Suppose you have $n$ pairwise different numbers on a desk, denoted by $a_1, a_2, \ldots, a_n$ (order matters). In one turn, you can choose two different indices $i_1 < i_2$ and simultaneously increase $a_{i_1}$ and $a_{i_2}$ by one. The only condition is that the numbers on the desk should be different in every moment. Your task is to find the number of ways to obtain pairwise different numbers $b_1, b_2, \ldots, b_n$ (in exactly this order). As this number can be very large, print it modulo $998\,244\,353$.

입력

The first line of the input contains a single integer $n$ ($1 \le n \le 30$).

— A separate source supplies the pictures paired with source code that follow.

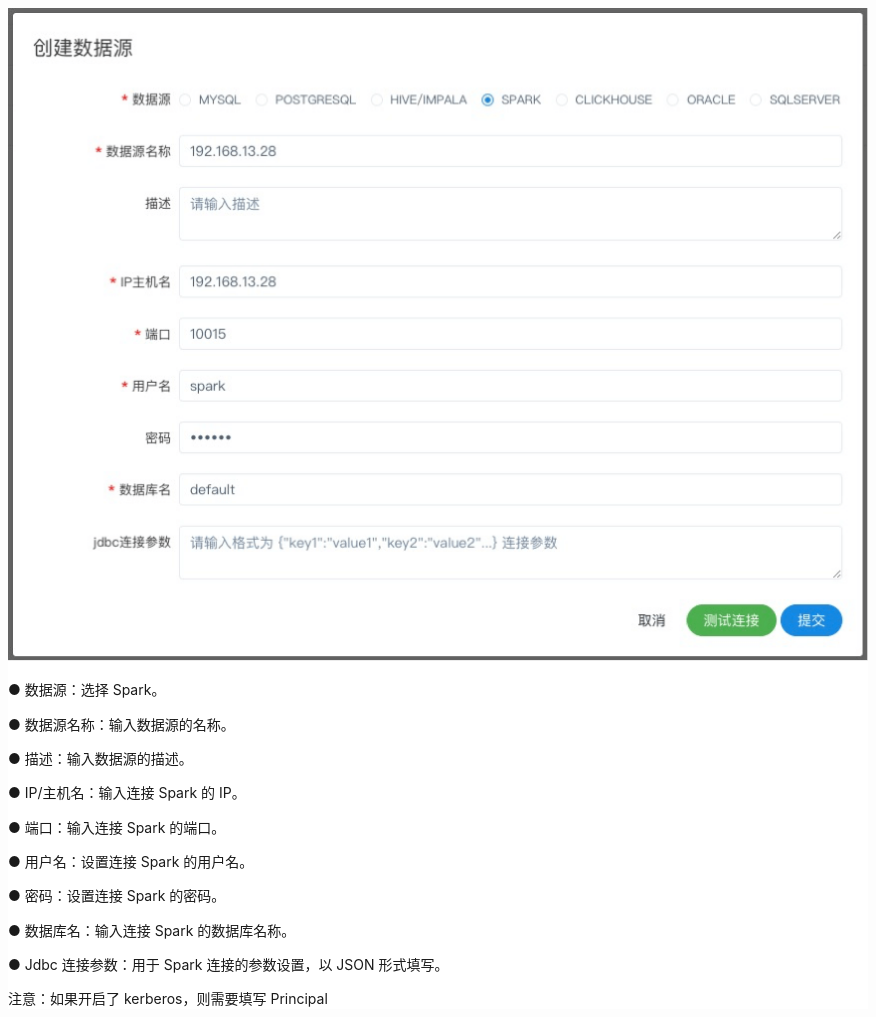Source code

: ![](/img/task/DS图片/图片13.png)

● 数据源：选择 Spark。

● 数据源名称：输入数据源的名称。

● 描述：输入数据源的描述。

● IP/主机名：输入连接 Spark 的 IP。

● 端口：输入连接 Spark 的端口。

● 用户名：设置连接 Spark 的用户名。

● 密码：设置连接 Spark 的密码。

● 数据库名：输入连接 Spark 的数据库名称。

● Jdbc 连接参数：用于 Spark 连接的参数设置，以 JSON 形式填写。

注意：如果开启了 kerberos，则需要填写 Principal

The second and the third lines of the input contain $n$ space-separated integers each: the arrays $a_i$ and $b_i$ respectively ($1 \le a_i, b_i \le 200$). All $a_i$ are guaranteed to be pairwise different, same for $b_i$. 

출력

Print the answer modulo prime number $998\,244\,353$.

예제 입력 1

3
1 2 3
3 4 5

예제 출력 1

1

예제 입력 2

3
1 2 3
7 8 9

예제 출력 2

42

예제 입력 3

3
1 4 7
3 6 9

예제 출력 3

6

힌트

In the first sample, the only way is to make operations in the order $\{2, 3\}, \{1, 3\}, \{1, 2\}$. 

In the third sample, we can make the three operations $\{1, 2\}, \{2, 3\}, \{1, 3\}$ in any order.